17 September 2004
Six: Private G. H. Seal, The York and Lancaster Regiment, late Royal West Kent Regiment, who was a successful sniper in the North West Europe operations, gaining a bravery commendation from his C.O.: he was killed in action near Antwerp on 29 September 1944, in the same action that Corporal J. W. Harper won a posthumous V.C.
General Service 1918-62, 1 clasp, Palestine (6342832 Pte., R.W. Kent R.); 1939-45 Star; Africa Star, clasp, 8th Army; France and Germany Star; Defence and War Medals, the first with original card box of issue in registered envelope, extremely fine (6) £400-500
George Henry Seal, who was educated at Lillian Road School, Ramsgate, enlisted in the Royal West Kent Regiment in December 1933, aged 20 years. He subsequently witnessed active service with the 1st Battalion in Palestine during 1938-39, one newspaper source stating that his unit was in several skirmishes with Arab tribesmen, including the occasion they wiped-out a terrorist gang that had attacked a lorry transporting Jews; on another occasion two of his comrades were shot dead as they went to draw water from a local pool.
Seal was next posted to Malta, where the Battalion quickly found itself embroiled in the defence of the “George Cross Island”, working as it did on aerodrome defence until coming home in June 1943. As the same newspaper source would afterwards recount, ‘Private Seal saw life with a capital L.’ during the famous siege, and ‘helped to bring down many raiding aircraft.’ He was, moreover, employed on the distinctly dangerous task of unloading newly arrived ships at the height of the siege, ‘working hard in the hold and wondering every moment if a bomb would hit the vessel.’
Having departed Malta, the Battalion arrived in North Africa, where it served in operations with the 8th Army, but afterwards Seal returned home and was transferred to the 2nd Battalion, East Surrey Regiment. Then in July 1944, as the invasion of occupied Europe got under way, Seal was again transferred, this time to the Hallamshire Battalion of the York and Lancaster Regiment.

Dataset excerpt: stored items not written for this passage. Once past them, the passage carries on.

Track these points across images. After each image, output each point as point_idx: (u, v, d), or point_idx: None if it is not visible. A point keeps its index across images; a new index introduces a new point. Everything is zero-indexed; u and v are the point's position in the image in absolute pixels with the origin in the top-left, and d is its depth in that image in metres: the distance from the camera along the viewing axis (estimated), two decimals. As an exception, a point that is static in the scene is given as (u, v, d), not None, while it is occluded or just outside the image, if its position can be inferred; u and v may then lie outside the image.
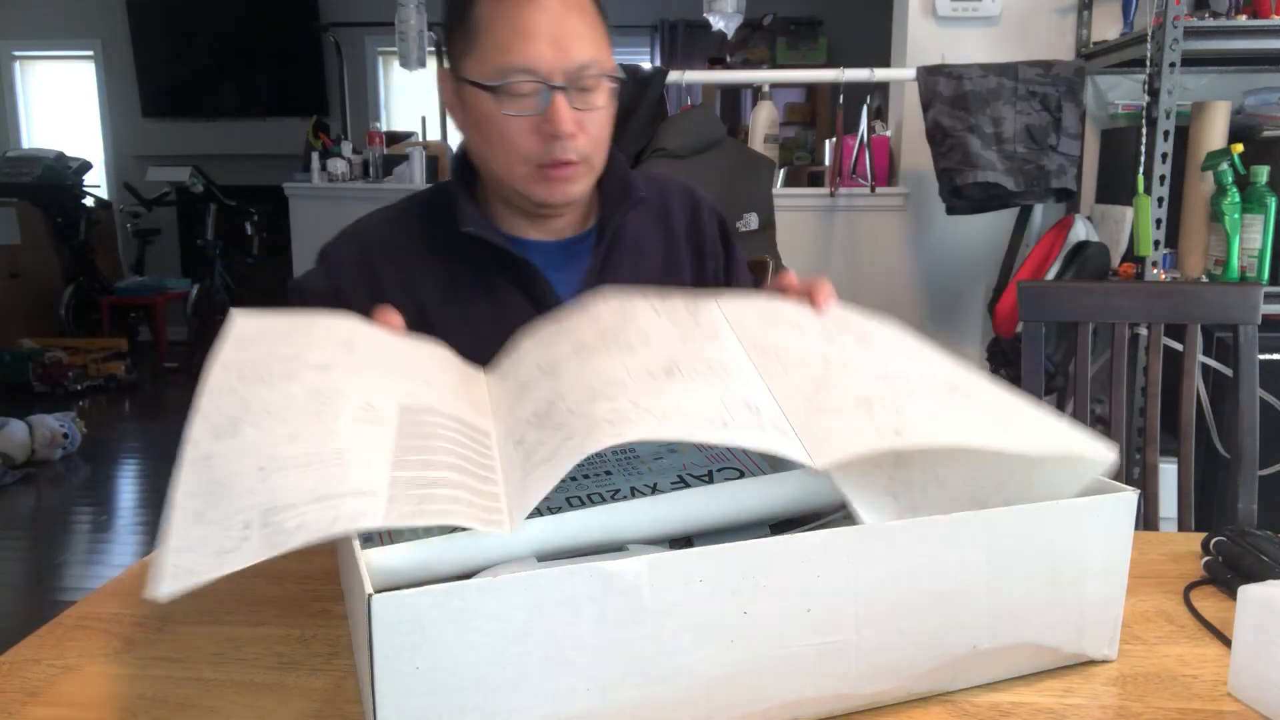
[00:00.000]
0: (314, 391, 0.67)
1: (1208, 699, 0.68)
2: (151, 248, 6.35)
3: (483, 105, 0.98)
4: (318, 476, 0.59)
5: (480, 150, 1.04)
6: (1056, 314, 1.36)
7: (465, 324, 1.04)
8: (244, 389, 0.67)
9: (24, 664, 0.73)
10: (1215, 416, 2.11)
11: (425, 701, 0.56)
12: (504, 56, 0.95)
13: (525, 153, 0.98)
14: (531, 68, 0.95)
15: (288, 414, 0.65)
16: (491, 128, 0.99)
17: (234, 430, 0.63)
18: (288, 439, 0.62)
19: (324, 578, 0.88)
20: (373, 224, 1.11)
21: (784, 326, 0.80)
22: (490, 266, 1.07)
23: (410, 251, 1.08)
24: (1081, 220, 2.37)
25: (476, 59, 0.98)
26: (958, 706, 0.67)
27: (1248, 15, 2.16)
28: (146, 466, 3.95)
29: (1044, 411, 0.74)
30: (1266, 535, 0.87)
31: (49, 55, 6.48)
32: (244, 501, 0.58)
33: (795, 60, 5.79)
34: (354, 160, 3.47)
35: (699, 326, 0.77)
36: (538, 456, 0.64)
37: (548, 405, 0.69)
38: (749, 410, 0.67)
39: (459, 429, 0.69)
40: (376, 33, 6.08)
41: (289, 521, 0.56)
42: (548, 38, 0.95)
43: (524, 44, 0.95)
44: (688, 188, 1.20)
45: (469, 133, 1.05)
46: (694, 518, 0.72)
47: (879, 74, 2.51)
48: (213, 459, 0.61)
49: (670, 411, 0.65)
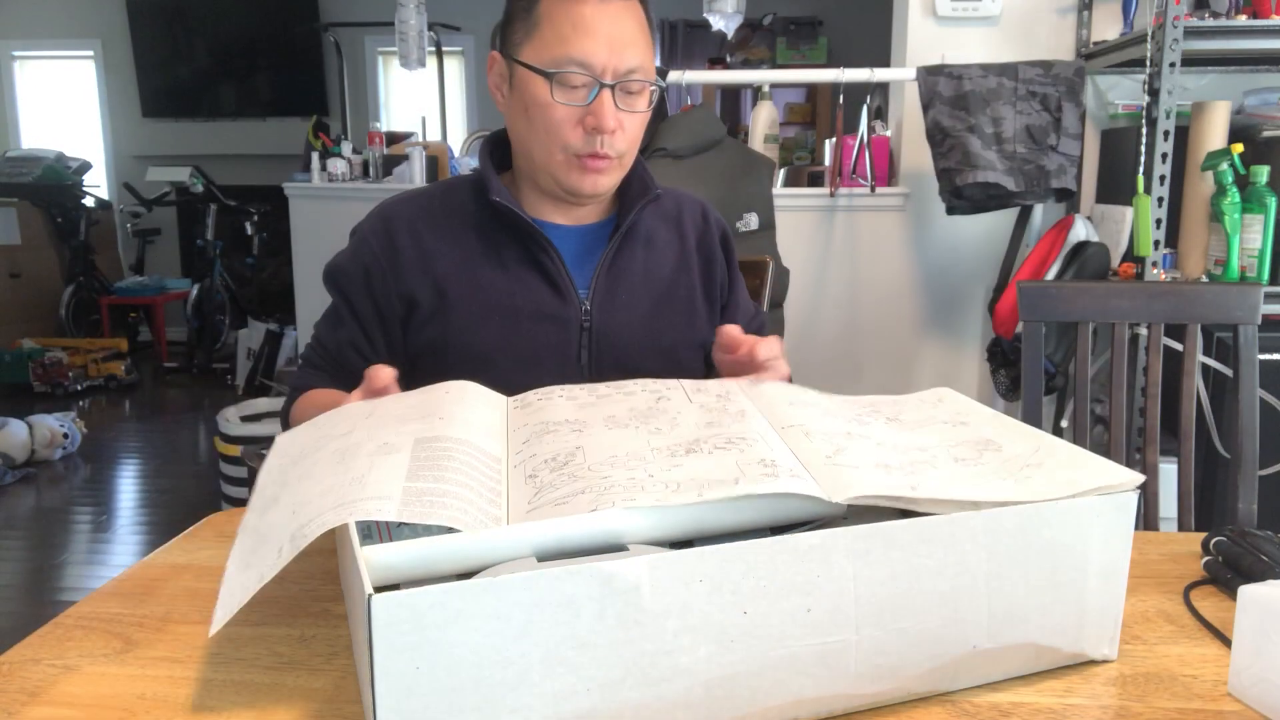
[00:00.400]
0: (337, 451, 0.74)
1: (1208, 699, 0.68)
2: (151, 248, 6.35)
3: (535, 89, 1.05)
4: (338, 494, 0.65)
5: (522, 132, 1.10)
6: (1056, 314, 1.37)
7: (478, 295, 1.10)
8: (281, 473, 0.76)
9: (24, 664, 0.73)
10: (1215, 416, 2.11)
11: (425, 701, 0.56)
12: (562, 47, 1.02)
13: (566, 141, 1.05)
14: (587, 62, 1.02)
15: (316, 471, 0.71)
16: (539, 112, 1.05)
17: (274, 502, 0.70)
18: (316, 489, 0.68)
19: (324, 578, 0.88)
20: (398, 202, 1.17)
21: (811, 409, 0.83)
22: (509, 243, 1.12)
23: (431, 227, 1.13)
24: (1081, 220, 2.37)
25: (535, 46, 1.04)
26: (958, 706, 0.67)
27: (1248, 15, 2.16)
28: (146, 466, 3.95)
29: (1077, 453, 0.75)
30: (1266, 535, 0.87)
31: (49, 55, 6.48)
32: (277, 537, 0.64)
33: (795, 60, 5.79)
34: (354, 160, 3.47)
35: (725, 411, 0.81)
36: (547, 496, 0.67)
37: (568, 455, 0.72)
38: (764, 466, 0.70)
39: (471, 452, 0.73)
40: (376, 33, 6.08)
41: (310, 526, 0.62)
42: (605, 38, 1.02)
43: (582, 39, 1.02)
44: (699, 201, 1.27)
45: (513, 115, 1.11)
46: (695, 524, 0.72)
47: (879, 74, 2.51)
48: (258, 528, 0.68)
49: (684, 480, 0.68)
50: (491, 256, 1.12)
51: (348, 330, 1.15)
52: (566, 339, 1.11)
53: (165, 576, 0.89)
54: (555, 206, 1.15)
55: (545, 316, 1.11)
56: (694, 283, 1.20)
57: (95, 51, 6.39)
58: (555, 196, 1.13)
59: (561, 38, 1.02)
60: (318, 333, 1.19)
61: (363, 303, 1.13)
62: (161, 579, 0.88)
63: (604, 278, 1.14)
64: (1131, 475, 0.71)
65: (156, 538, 3.15)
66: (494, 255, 1.12)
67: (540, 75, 1.03)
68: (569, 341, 1.12)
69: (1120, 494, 0.70)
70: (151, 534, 3.22)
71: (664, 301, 1.17)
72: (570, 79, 1.03)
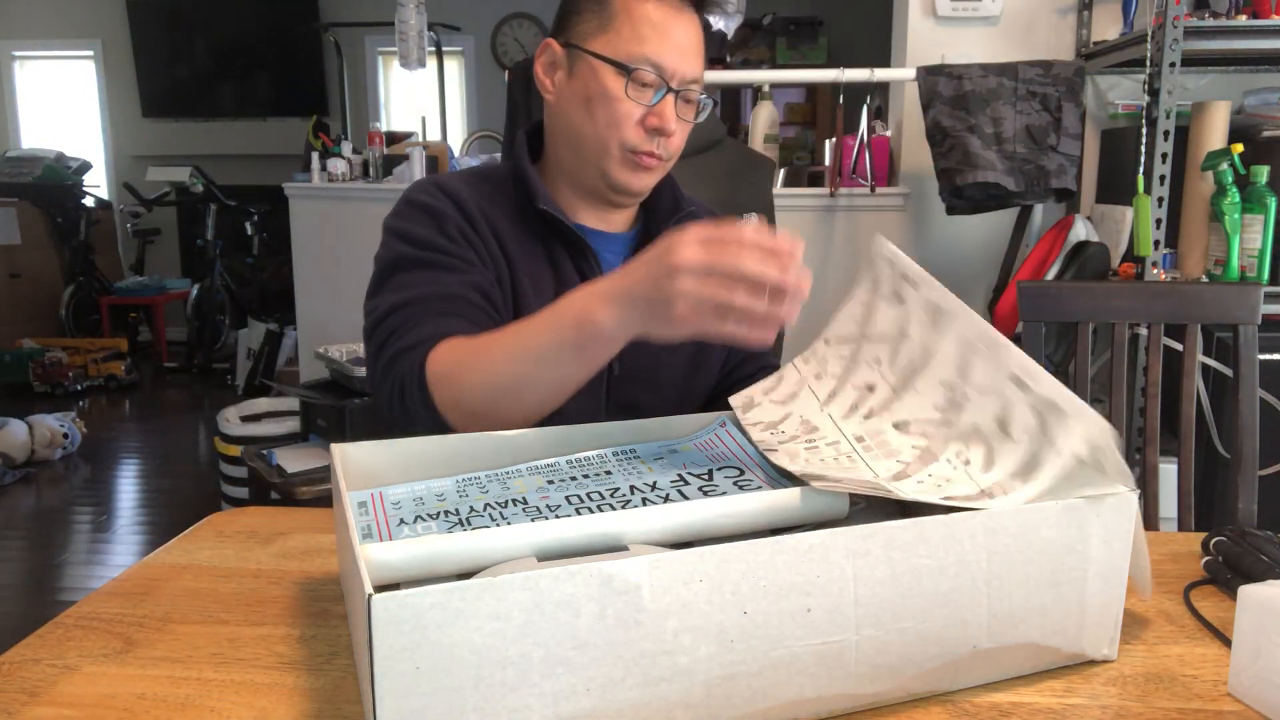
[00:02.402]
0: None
1: (1208, 699, 0.68)
2: (151, 248, 6.35)
3: (606, 81, 1.05)
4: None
5: (576, 123, 1.09)
6: (1056, 314, 1.36)
7: (535, 288, 1.10)
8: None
9: (24, 664, 0.73)
10: (1215, 416, 2.10)
11: (425, 701, 0.56)
12: (640, 46, 1.04)
13: (624, 136, 1.06)
14: (661, 64, 1.04)
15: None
16: (604, 104, 1.05)
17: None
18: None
19: (324, 578, 0.88)
20: (447, 179, 1.14)
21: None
22: (555, 243, 1.12)
23: (495, 213, 1.11)
24: (1081, 220, 2.37)
25: (609, 39, 1.05)
26: (958, 706, 0.67)
27: (1248, 15, 2.16)
28: (146, 466, 3.95)
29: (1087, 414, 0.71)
30: (1266, 535, 0.87)
31: (49, 55, 6.48)
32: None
33: (795, 60, 5.79)
34: (354, 160, 3.47)
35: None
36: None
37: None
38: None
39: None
40: (376, 33, 6.08)
41: None
42: (677, 45, 1.06)
43: (660, 42, 1.04)
44: (714, 212, 1.27)
45: (566, 104, 1.10)
46: (694, 525, 0.72)
47: (879, 74, 2.51)
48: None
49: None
50: (543, 255, 1.11)
51: (466, 276, 1.04)
52: None
53: (165, 576, 0.89)
54: (591, 209, 1.15)
55: None
56: None
57: (95, 51, 6.39)
58: (594, 195, 1.13)
59: (640, 36, 1.04)
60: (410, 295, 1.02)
61: (463, 250, 1.06)
62: (161, 579, 0.88)
63: None
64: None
65: (156, 538, 3.15)
66: (548, 254, 1.11)
67: (616, 68, 1.04)
68: None
69: (1120, 494, 0.70)
70: (151, 534, 3.22)
71: None
72: (643, 76, 1.04)
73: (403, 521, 0.74)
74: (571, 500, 0.77)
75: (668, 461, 0.84)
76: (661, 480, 0.80)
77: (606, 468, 0.83)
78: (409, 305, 1.02)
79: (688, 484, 0.80)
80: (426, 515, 0.75)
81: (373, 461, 0.83)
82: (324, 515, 1.04)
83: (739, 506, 0.73)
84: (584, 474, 0.82)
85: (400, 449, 0.84)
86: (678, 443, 0.89)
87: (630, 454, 0.86)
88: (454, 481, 0.81)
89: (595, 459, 0.84)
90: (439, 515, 0.75)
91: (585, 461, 0.84)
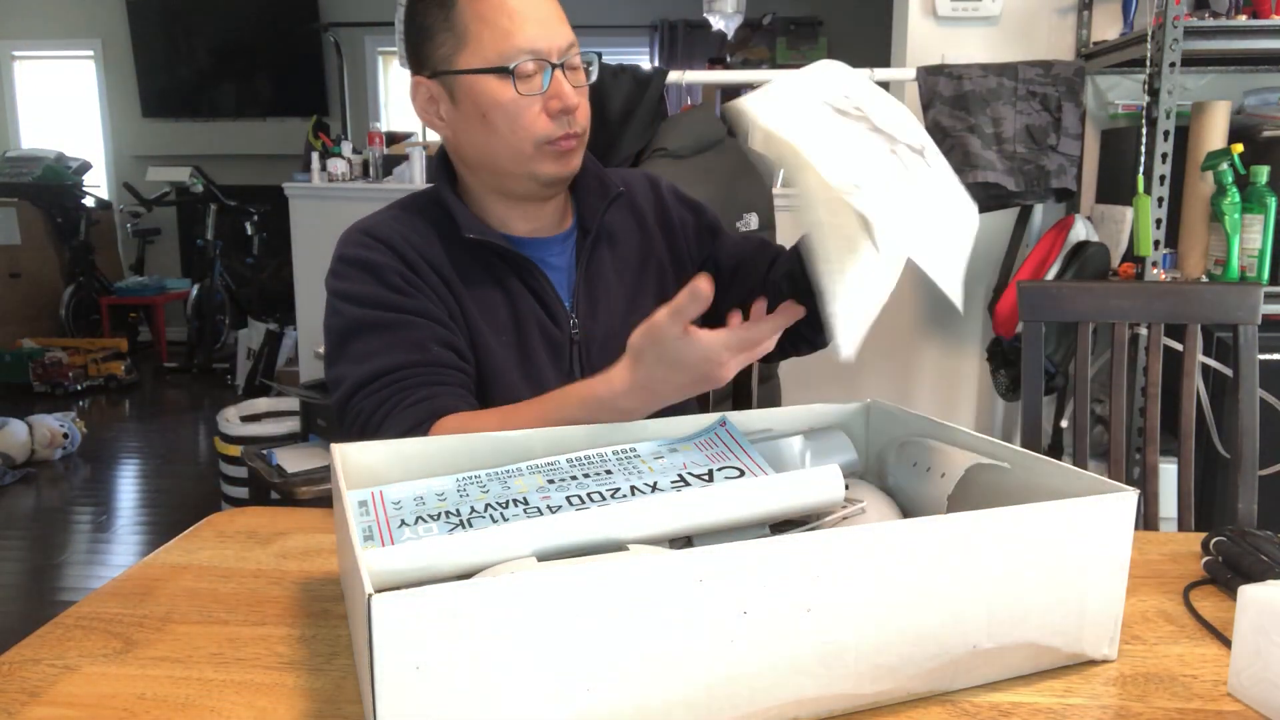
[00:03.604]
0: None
1: (1208, 699, 0.68)
2: (151, 248, 6.35)
3: (491, 92, 1.03)
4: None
5: (480, 142, 1.07)
6: (1056, 314, 1.36)
7: (486, 312, 1.09)
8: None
9: (24, 664, 0.73)
10: (1215, 416, 2.11)
11: (425, 701, 0.56)
12: (506, 41, 1.01)
13: (536, 133, 1.04)
14: (533, 48, 1.02)
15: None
16: (501, 113, 1.03)
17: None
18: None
19: (324, 578, 0.88)
20: (374, 224, 1.11)
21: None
22: (494, 262, 1.11)
23: (430, 248, 1.09)
24: (1081, 220, 2.37)
25: (472, 50, 1.03)
26: (958, 706, 0.67)
27: (1248, 15, 2.16)
28: (146, 466, 3.95)
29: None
30: (1266, 535, 0.87)
31: (49, 55, 6.48)
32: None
33: (795, 60, 5.79)
34: (354, 160, 3.46)
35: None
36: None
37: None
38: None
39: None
40: (376, 33, 6.08)
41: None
42: (539, 21, 1.02)
43: (521, 27, 1.01)
44: (646, 174, 1.26)
45: (464, 128, 1.07)
46: (694, 518, 0.72)
47: (879, 74, 2.51)
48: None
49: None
50: (487, 278, 1.10)
51: (423, 332, 1.03)
52: (561, 355, 1.12)
53: (165, 576, 0.89)
54: (524, 214, 1.13)
55: (546, 337, 1.11)
56: (662, 261, 1.19)
57: (95, 51, 6.39)
58: (526, 197, 1.11)
59: (502, 32, 1.01)
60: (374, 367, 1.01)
61: (411, 298, 1.05)
62: (161, 579, 0.88)
63: (583, 290, 1.14)
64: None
65: (156, 538, 3.15)
66: (489, 277, 1.10)
67: (495, 75, 1.02)
68: (564, 357, 1.12)
69: (1120, 494, 0.70)
70: (151, 534, 3.22)
71: (637, 294, 1.17)
72: (525, 69, 1.02)
73: (404, 523, 0.74)
74: (572, 500, 0.77)
75: (668, 461, 0.84)
76: (662, 481, 0.80)
77: (606, 467, 0.83)
78: (377, 380, 1.01)
79: (688, 484, 0.80)
80: (427, 516, 0.75)
81: (373, 461, 0.83)
82: (324, 515, 1.04)
83: (736, 501, 0.73)
84: (584, 473, 0.82)
85: (400, 449, 0.84)
86: (678, 442, 0.89)
87: (630, 453, 0.86)
88: (454, 480, 0.81)
89: (595, 458, 0.84)
90: (440, 516, 0.75)
91: (585, 461, 0.84)
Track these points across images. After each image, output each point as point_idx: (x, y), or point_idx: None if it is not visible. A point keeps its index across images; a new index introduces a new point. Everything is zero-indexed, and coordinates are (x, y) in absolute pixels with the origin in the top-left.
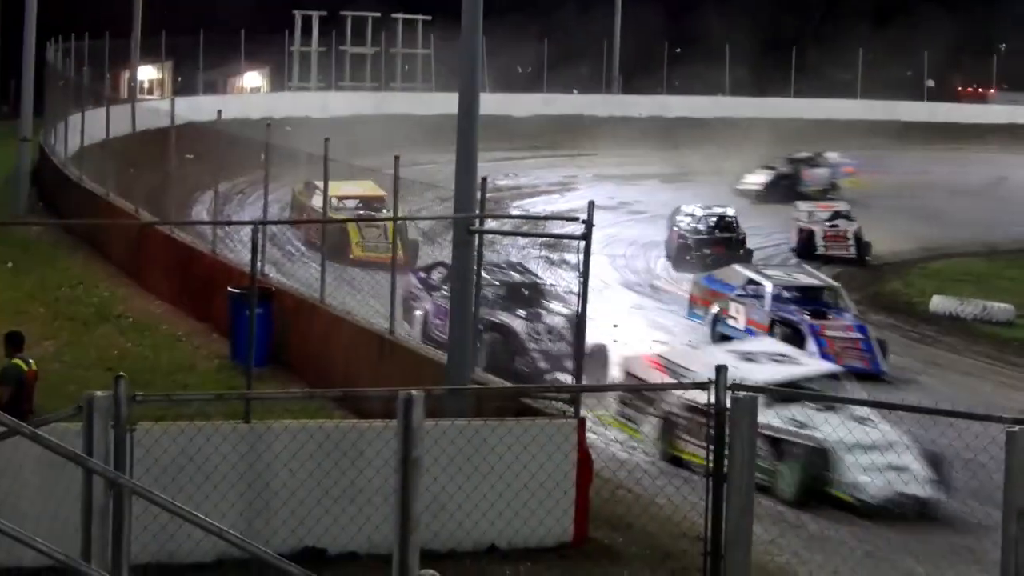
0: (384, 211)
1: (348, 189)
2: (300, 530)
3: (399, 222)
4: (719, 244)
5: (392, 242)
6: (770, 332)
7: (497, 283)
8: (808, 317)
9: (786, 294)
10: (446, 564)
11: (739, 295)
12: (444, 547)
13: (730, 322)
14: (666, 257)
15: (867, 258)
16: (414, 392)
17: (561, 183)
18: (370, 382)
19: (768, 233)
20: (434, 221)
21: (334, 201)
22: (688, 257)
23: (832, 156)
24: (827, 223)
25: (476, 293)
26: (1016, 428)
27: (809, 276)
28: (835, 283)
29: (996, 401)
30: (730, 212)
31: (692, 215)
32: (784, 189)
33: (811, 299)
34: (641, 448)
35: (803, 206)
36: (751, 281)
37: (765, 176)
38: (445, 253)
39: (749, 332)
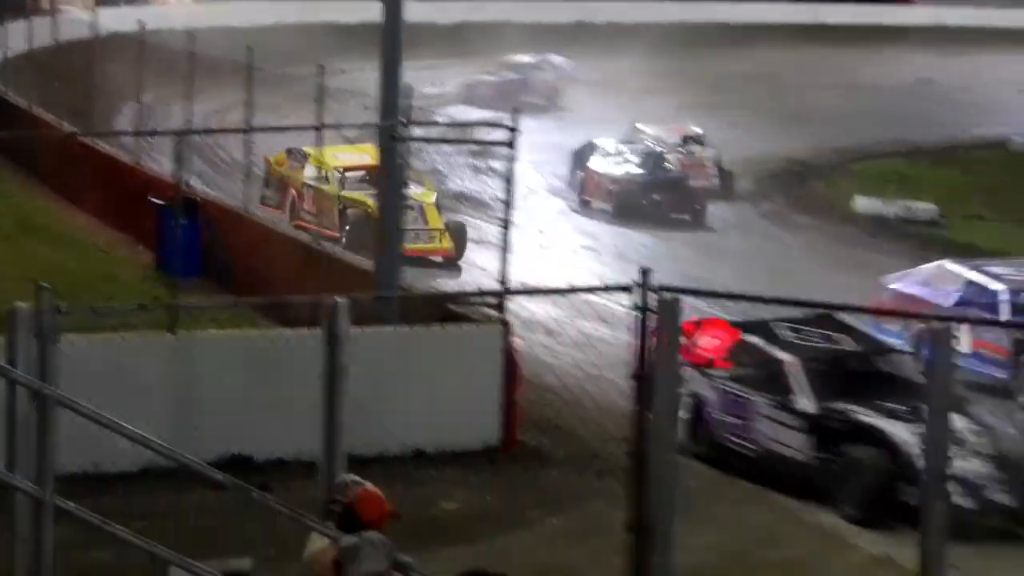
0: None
1: (349, 158)
2: (227, 438)
3: (434, 201)
4: (668, 188)
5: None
6: (1015, 359)
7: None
8: None
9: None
10: (373, 469)
11: (957, 305)
12: (371, 452)
13: None
14: (579, 205)
15: (731, 189)
16: (339, 299)
17: None
18: (297, 291)
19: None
20: (360, 130)
21: (336, 174)
22: (632, 204)
23: (556, 59)
24: (680, 149)
25: (401, 199)
26: (940, 326)
27: None
28: None
29: None
30: (658, 148)
31: (617, 154)
32: (511, 96)
33: None
34: None
35: (647, 129)
36: (972, 283)
37: (490, 84)
38: None
39: (977, 358)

He subsequently served with distinction in the Allied advance and was awarded a commendation card by the Lieutenant-Colonel Commanding the Hallamshires, ‘for gallantry in action in France and Belgium during 1944.’ And, as evidenced by the following letter from his Company Commander, sent to his widow after his death in action on 29 September 1944, during the attack on Depot de Mendicite, he accounted for a number of the enemy with his marksmanship:
‘Your husband was perhaps the best soldier in my company. He had been a sniper and had done some wonderful work. The day before he was killed he had crawled some distance into the enemy line and shot several Germans. The next day he was hit by a piece of shrapnel from a mortar and died soon after. Not only was he a good soldier but he was liked by everyone and everyone knew him. He is a great loss to us ...’
What this letter understandably avoids to mention is that another Hallamshire who fell in the very same attack, Corporal John Harper, was in the process of being successfully recommended for a posthumous V.C. His extraordinary citation is a fitting memorial to the Hallamshires’ bold assault that day, and makes frequent mention of the devastating mortar fire that killed Seal. More importantly, in terms of establishing just how close Seal was to his gallant Corporal as he unknowingly went about winning the V.C., is the following fact: Both men are buried side by side in graves 15 and 16 at the Leopoldsville War Cemetery, north-east of Brussels.
Sold with a quantity of original documentation, including the recipient’s commendation card, signed by the C.O. of the Hallamshires, Lieutenant-Colonel T. Hart-Dyke, D.S.O., and his related forwarding letter to Seal’s widow, in which he confesses his regret that men like her husband were never decorated due to the allocation of awards, dated 27 December 1944; War Office forwarding letter for the G.S.M. for Palestine, also dated in 1944; and the above quoted local newspaper cutting.